Quite right. One common tactic when faced with similar motifs that clearly antedate Christ is to claim that demons, knowing what God intended, deliberately planted similar material in pagan myth
before the time of Jesus in order to discredit Christianity. Here's another excerpt from Justin Martyr's
First Apology, in which he states this doctrine:
CHAPTER LIV -- ORIGIN OF HEATHEN MYTHOLOGY.
. . . . The prophet Moses, then, was, as we have already said, older than all writers; and by him, as we have also said before, it was thus predicted: "There shall not fail a prince from Judah, nor a lawgiver from between his feet, until He come for whom it is reserved; and He shall be the desire of the Gentiles, binding His foal to the vine, washing His robe in the blood of the grape."
The devils, accordingly, when they heard these prophetic words, said that Bacchus was the son of Jupiter, and gave out that he was the discoverer of the vine, and they number wine among his mysteries; and they taught that, having been torn in pieces, he ascended into heaven. And because in the prophecy of Moses it had not been expressly intimated whether He who was to come was the Son of God, and whether He would, riding on the foal, remain on earth or ascend into heaven, and because the name of "foal" could mean either the foal of an ass or the foal of a horse, they, not knowing whether He who was foretold would bring the foal of an ass or of a horse as the sign of His coming, nor whether He was the Son of God, as we said above, or of man, gave out that Bellerophon, a man born of man, himself ascended to heaven on his horse Pegasus. And when they heard it said by the other prophet Isaiah, that He should be born of a virgin, and by His own means ascend into heaven, they pretended that Perseus was spoken of. And when they knew what was said, as has been cited above, in the prophecies written aforetime, "Strong as a giant to run his course," they said that Hercules was strong, and had journeyed over the whole earth. And when, again, they learned that it had been foretold that He should heal every sickness, and raise the dead, they produced Aesculapius.

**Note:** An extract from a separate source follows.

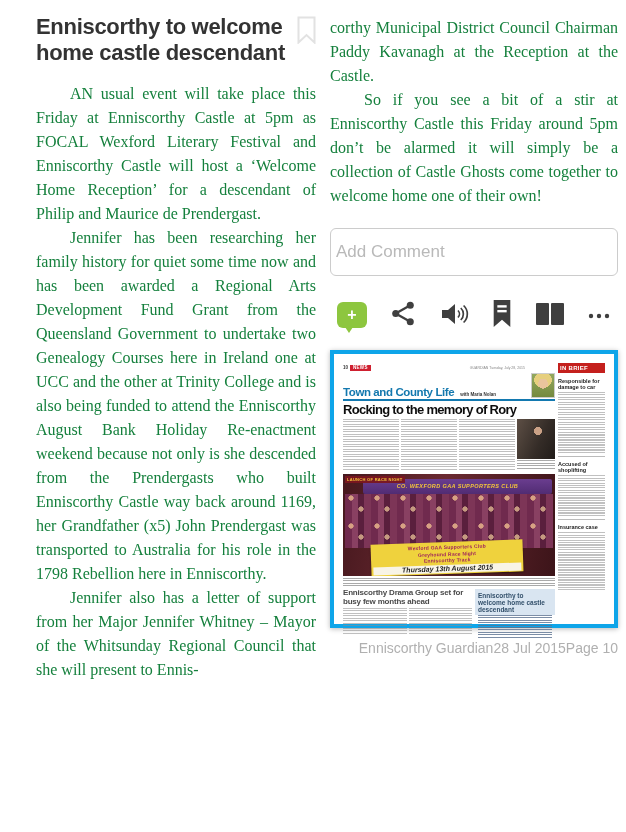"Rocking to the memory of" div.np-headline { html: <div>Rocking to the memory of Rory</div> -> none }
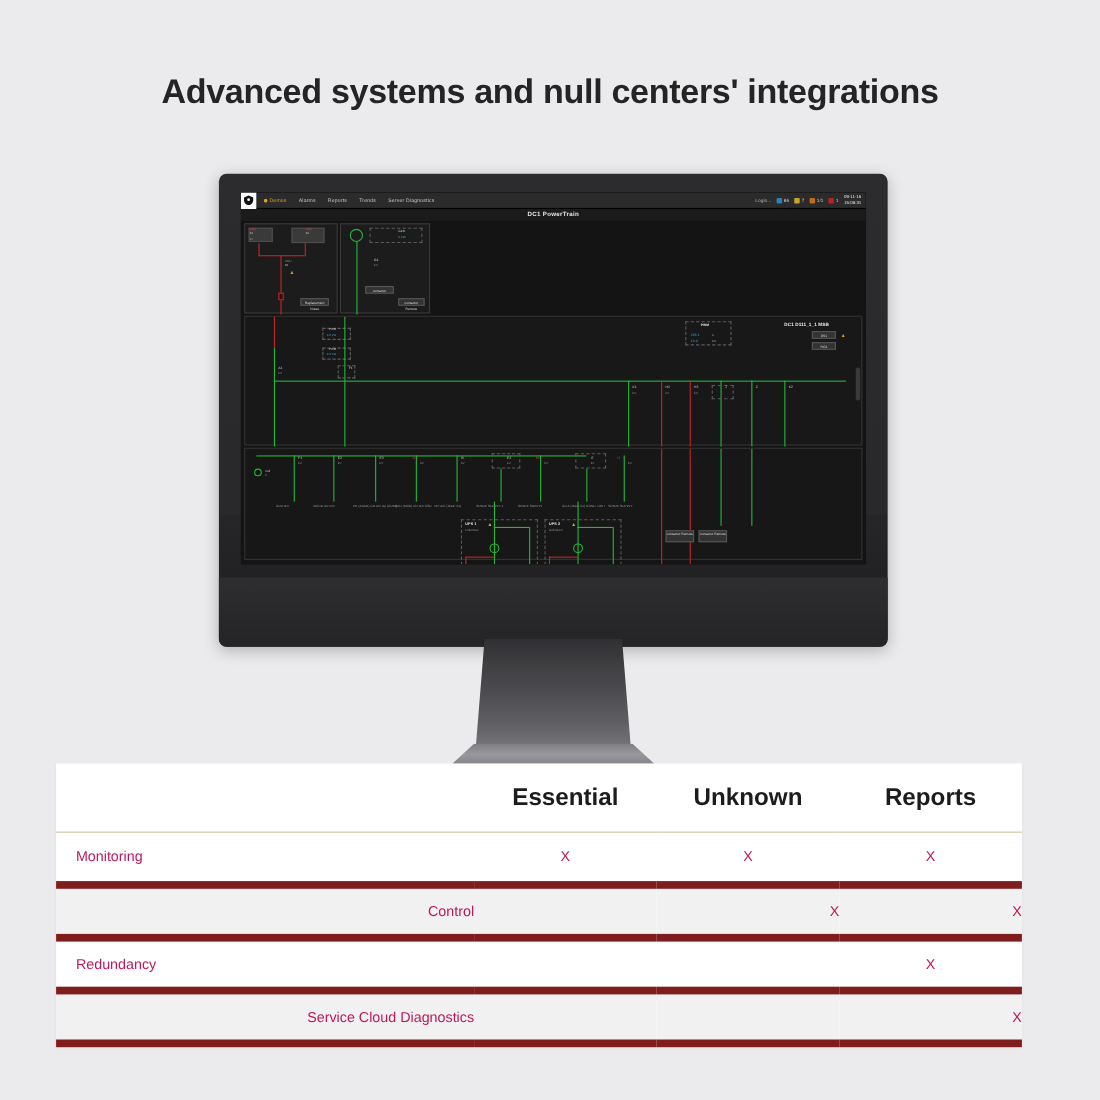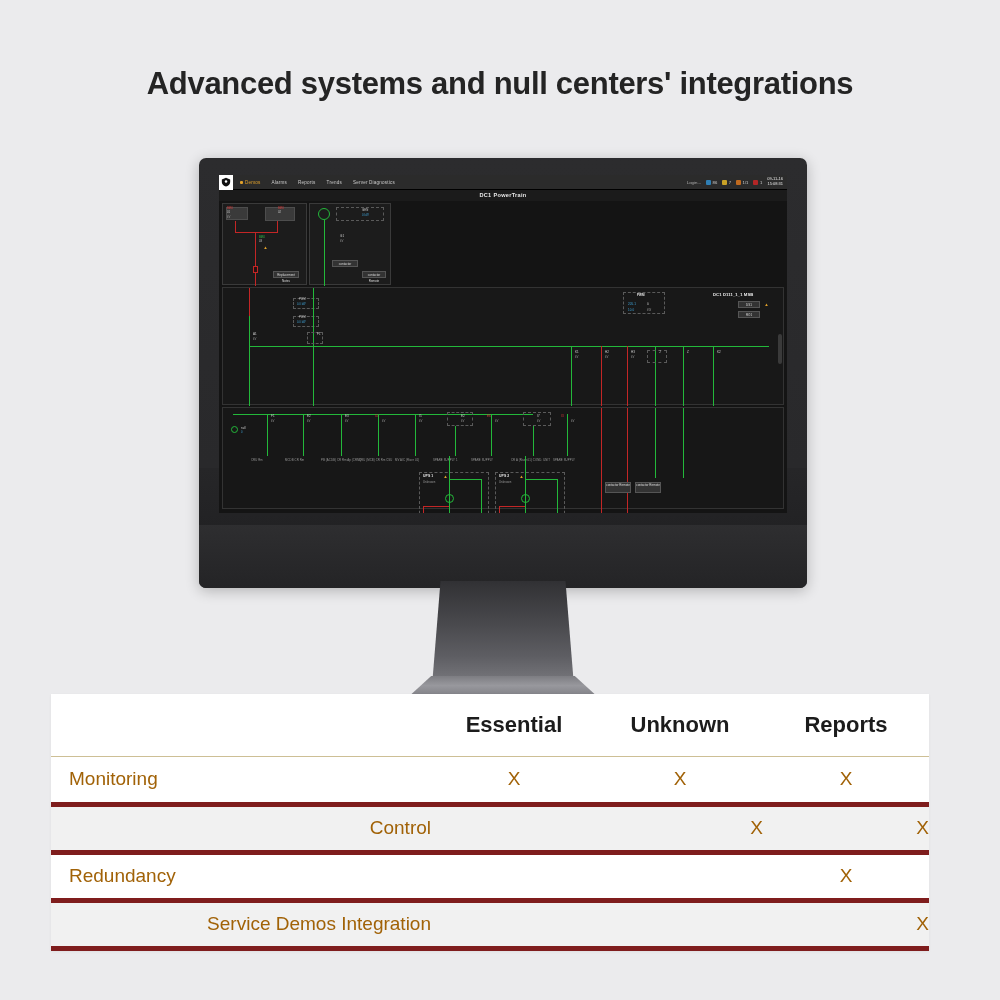"Monitoring" .cmp-table tbody td { border-bottom: 5px solid #7f1d1d -> 7px solid #7f1d1d; color: #a16207 -> #be185d; font-size: 19px -> 13px }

In the twentieth century C.S. Lewis restated this doctrine in a kindlier manner. He said the reason there were earlier analogues of the Passion was that it was the one true myth. All the others were pale reflections that echoed back in time. he used the analogy of Plato's bed, i.e. that there was a perfect bed (along with everything else) in heaven, the quintessence of "bedness." Alll the beds on earth were imperfect copies. The earlier versions of the Passion / Resurrection myth were to introduce the human race to the concept.
While Lewis' version is less antagonistic to paganism than that of Justin Martyr, it is equally unfalsifiable and also turns cause and effect on its head.